«Элвин! — кричу я сейчас. — Элвин, ты слышишь меня? Это Месснер. Я тоже мертв!»
Но нет ответа. Нет здесь никаких соседей. А впрочем, он бы в любом случае не отозвался — этот молчаливо-агрессивный неулыбчивый подонок. Элвин Эйерс, которого я не понимал при жизни (его и моей) и все так же не понимаю сейчас.
«Мама! — кричу я затем. — Мама, ты тоже здесь? Папа, ты здесь? А ты, Оливия? Кто-нибудь из вас уже здесь? Отвечай, Оливия, ты ведь уже умерла? Ты единственный дар, преподнесенный мне гнусным Уайнсбургом! Кто этот негодяй, от которого ты залетела? И удалось ли тебе в конце концов все-таки лишить себя жизни, очаровательная, неотразимая Оливия?»
Однако никто не отвечает мне; лишь с самим собой могу я поговорить о своем физическом целомудрии, о душевных порывах, о неукротимой жажде знаний и непростительно кратком периоде блаженства, выпавшем на мою долю в первый год моей мужской жизни и в последний год жизни земной. Мне хочется быть услышанным, но никто не слышит! Я мертв. Вот и произнесено это заведомо непроизносимое слово.
«Мама! Папа! Оливия! Я вас вспоминаю!»
И вновь никакого ответа. Услышать бы хоть от кого-нибудь хоть что-то! Что-нибудь оскорбительное, что-нибудь разоблачающее, что-нибудь невыносимо ужасное, ради бога! Но никого нет, я один. Нет ответа. Какая жалость.

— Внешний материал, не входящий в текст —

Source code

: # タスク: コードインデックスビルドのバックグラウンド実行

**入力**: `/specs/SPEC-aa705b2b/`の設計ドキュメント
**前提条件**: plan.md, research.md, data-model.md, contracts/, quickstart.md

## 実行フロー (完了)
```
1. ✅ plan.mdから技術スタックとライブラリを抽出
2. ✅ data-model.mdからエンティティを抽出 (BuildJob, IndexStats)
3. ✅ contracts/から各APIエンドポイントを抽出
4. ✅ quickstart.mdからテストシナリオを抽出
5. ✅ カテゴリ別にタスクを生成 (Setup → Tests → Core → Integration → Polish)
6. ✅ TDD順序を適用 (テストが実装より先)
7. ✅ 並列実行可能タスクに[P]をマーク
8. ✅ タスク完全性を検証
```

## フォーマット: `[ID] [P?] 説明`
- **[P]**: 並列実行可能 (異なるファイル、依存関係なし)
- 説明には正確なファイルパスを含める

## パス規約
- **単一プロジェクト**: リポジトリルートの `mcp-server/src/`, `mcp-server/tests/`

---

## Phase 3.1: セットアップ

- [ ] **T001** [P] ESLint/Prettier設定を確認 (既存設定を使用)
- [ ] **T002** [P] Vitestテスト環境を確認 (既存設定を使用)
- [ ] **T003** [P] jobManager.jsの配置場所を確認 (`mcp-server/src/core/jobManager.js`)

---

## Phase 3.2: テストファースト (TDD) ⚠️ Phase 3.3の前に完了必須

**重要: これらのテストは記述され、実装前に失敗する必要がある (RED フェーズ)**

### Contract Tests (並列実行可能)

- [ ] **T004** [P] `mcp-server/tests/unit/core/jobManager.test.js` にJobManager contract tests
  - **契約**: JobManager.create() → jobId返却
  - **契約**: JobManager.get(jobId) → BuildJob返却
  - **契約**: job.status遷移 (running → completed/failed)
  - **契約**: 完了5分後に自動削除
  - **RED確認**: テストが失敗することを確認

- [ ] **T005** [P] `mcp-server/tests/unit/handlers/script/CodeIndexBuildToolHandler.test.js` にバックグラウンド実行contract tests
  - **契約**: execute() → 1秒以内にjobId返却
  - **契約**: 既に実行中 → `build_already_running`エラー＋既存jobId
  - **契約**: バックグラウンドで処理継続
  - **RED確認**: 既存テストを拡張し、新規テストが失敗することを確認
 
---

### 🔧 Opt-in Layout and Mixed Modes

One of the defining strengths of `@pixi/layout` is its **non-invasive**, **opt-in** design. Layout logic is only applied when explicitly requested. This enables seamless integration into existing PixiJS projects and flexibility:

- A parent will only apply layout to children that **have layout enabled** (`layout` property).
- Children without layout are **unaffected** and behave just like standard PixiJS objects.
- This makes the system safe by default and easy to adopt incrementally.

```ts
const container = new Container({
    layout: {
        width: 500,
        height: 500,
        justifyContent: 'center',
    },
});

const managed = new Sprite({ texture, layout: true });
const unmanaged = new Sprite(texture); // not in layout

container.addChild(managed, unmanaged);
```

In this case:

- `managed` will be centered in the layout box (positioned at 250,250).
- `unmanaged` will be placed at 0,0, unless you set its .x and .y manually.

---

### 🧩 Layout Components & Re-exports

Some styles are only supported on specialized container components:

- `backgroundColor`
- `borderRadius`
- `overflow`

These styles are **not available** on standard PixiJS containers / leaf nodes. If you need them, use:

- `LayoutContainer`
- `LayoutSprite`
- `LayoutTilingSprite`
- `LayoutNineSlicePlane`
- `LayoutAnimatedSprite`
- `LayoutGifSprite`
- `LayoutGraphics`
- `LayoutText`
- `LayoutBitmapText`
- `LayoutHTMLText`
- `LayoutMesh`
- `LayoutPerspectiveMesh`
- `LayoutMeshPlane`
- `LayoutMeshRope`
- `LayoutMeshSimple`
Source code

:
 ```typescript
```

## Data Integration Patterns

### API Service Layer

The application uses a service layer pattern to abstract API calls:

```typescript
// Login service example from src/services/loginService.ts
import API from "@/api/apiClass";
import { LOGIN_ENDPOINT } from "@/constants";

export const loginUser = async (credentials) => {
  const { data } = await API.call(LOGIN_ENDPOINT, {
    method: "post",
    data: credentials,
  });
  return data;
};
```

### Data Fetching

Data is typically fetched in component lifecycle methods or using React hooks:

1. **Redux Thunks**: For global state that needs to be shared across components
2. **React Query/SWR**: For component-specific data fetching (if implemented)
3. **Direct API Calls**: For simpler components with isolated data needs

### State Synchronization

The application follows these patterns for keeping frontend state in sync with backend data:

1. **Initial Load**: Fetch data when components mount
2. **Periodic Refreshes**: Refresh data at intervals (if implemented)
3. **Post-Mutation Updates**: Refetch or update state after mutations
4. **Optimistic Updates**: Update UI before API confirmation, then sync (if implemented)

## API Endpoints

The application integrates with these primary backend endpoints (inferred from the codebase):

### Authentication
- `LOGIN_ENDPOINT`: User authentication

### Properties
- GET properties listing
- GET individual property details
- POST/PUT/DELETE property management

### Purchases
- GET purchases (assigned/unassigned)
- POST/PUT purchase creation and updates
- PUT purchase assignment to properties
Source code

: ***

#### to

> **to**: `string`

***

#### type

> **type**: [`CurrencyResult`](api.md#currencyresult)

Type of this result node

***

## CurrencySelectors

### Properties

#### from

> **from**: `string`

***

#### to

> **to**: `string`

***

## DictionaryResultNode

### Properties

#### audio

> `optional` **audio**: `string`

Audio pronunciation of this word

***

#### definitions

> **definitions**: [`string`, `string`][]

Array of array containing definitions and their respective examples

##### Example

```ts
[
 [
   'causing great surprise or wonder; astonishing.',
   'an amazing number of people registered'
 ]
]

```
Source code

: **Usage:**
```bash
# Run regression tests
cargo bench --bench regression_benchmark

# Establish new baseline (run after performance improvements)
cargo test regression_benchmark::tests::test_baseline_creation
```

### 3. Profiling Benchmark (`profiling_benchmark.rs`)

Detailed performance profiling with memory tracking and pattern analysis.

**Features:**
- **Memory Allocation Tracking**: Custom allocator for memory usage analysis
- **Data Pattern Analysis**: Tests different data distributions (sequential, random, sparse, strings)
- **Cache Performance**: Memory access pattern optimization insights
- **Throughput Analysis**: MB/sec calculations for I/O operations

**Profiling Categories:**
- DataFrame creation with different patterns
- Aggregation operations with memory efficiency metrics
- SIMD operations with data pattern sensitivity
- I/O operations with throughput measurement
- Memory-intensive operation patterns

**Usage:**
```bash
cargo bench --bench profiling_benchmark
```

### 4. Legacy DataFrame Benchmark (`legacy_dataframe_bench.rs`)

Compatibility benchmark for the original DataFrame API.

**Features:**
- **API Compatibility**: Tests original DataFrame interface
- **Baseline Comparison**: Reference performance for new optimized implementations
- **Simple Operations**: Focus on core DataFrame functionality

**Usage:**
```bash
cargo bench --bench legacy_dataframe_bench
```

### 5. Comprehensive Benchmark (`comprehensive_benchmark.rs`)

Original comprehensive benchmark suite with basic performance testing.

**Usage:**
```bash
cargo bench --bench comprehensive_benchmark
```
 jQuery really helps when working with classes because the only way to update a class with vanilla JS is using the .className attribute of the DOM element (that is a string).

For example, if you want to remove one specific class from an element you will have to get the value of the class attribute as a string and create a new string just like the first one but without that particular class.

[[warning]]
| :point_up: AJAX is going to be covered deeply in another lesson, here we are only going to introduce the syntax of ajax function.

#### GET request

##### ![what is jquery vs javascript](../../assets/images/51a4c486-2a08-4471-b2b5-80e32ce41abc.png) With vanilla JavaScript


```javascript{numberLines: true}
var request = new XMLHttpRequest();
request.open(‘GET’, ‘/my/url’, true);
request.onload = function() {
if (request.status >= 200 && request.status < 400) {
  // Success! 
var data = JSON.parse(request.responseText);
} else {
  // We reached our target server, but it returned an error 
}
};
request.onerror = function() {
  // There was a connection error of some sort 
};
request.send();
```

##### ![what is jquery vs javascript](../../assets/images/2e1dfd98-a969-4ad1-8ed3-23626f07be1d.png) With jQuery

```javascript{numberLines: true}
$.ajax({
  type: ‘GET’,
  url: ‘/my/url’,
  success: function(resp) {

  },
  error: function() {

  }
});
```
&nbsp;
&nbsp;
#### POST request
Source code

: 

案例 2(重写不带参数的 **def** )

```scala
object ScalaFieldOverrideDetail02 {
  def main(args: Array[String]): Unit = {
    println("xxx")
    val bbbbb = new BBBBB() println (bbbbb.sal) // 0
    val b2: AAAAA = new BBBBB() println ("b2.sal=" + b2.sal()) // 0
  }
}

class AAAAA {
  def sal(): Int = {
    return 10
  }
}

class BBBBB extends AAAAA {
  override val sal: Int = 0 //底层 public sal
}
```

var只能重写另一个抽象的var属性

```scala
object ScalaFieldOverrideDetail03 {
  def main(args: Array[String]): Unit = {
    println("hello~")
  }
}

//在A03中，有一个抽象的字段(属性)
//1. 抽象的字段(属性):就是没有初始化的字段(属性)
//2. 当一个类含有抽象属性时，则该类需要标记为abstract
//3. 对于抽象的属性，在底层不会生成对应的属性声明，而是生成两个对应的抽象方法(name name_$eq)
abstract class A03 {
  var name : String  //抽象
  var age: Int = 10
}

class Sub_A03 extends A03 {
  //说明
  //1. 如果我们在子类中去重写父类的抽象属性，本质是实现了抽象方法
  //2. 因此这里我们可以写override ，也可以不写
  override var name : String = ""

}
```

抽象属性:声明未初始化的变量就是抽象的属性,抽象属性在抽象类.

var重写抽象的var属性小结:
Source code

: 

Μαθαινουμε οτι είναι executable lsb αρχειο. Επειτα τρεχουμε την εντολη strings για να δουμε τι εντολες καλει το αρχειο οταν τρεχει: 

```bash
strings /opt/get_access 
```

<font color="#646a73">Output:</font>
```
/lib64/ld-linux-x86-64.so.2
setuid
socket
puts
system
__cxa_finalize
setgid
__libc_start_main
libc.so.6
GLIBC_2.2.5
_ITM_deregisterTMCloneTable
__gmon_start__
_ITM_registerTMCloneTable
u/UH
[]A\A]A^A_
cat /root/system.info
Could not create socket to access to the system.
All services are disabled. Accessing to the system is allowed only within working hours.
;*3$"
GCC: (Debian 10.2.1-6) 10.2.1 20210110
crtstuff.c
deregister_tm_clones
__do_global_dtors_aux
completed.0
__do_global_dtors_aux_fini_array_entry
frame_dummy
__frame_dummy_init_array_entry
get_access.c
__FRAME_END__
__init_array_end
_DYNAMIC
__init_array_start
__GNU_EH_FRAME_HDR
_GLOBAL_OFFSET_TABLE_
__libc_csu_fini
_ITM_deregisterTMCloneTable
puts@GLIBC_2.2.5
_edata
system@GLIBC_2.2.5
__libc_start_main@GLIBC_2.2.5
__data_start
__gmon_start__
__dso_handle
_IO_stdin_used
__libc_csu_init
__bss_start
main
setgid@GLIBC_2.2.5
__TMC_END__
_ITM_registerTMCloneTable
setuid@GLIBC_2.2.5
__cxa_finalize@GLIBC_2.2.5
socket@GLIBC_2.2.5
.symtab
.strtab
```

На следующее утро «Уайнсбургский орел» в «двойном» субботнем выпуске самым подробным образом расписал события метельной ночи в кампусе и объявил Элвина Эйерса-младшего, несостоявшегося выпускника 1952 года, единственную жертву ночной бури, главным зачинщиком налета на женские общежития, который погиб в катастрофе, когда вслепую помчался на светофор, пытаясь скрыться от преследующей его полиции, — полнейший вздор, разумеется, публично опровергнутый уже через сутки, однако не раньше, чем эту небылицу успели перепечатать на первой полосе в одной из газет его родного Цинциннати, а именно в «Цинциннати инквайрер».
Тем же самым субботним утром, в семь часов, началось официальное расследование инцидента, по итогам которого было определено наказание для каждого признавшего свою вину первокурсника или второкурсника: в порядке трудовой повинности они должны были расчищать территорию колледжа специально закупленными лопатами, стоимость которых включили в индивидуальную смету расходов на следующий учебный семестр. Разбившись на бригады, штрафники принялись убирать снег с подъездных и пешеходных дорожек, а толщина его — минимум тридцать четыре дюйма — на отдельных участках доходила до шести футов. Каждой бригаде придали по бригадиру из старшекурсников (непременно из какой-нибудь спортивной команды) и по надсмотрщику из числа сотрудников кафедры физического воспитания. В то же самое время в кабинете декана Кодуэлла полным ходом продолжалось дознание. К вечеру одиннадцать студентов младших курсов — девять первокурсников и два второкурсника — были признаны зачинщиками и — невзирая на участие в исправительно-трудовых работах, а также вопреки мольбам родителей, надеявшихся, что возлюбленные сыночки, которые всего-то себе и позволили, что немного побуянить, отделаются временным отстранением от занятий (максимум на семестр), — моментально отчислены из колледжа без права восстановления. В числе исключенных оказались и те двое, что переломали себе конечности, выпрыгнув из окон женского общежития; призванные на суд и расправу в гипсе, оба (по рассказам очевидцев) со слезами на глазах бормотали трясущимися губами какие-то жалкие извинения. Но к пониманию, не говоря уж о пощаде, взывали они тщетно. На взгляд Кодуэлла, это были две крысы, которые бежали с тонущего корабля последними и ничего, кроме исключения, не заслуживали. Выгнали и тех семерых студентов, которые категорически отрицали свое участие в ночном налете, но были изобличены остальными во вранье, и таким образом общее число исключенных из колледжа достигло к понедельнику восемнадцати человек. «Меня не обманешь, — сказал им Кодуэлл. — Нечего и пытаться». И он не солгал: обмануть его было и впрямь нельзя. Никому. Даже мне, о чем я тогда еще не знал.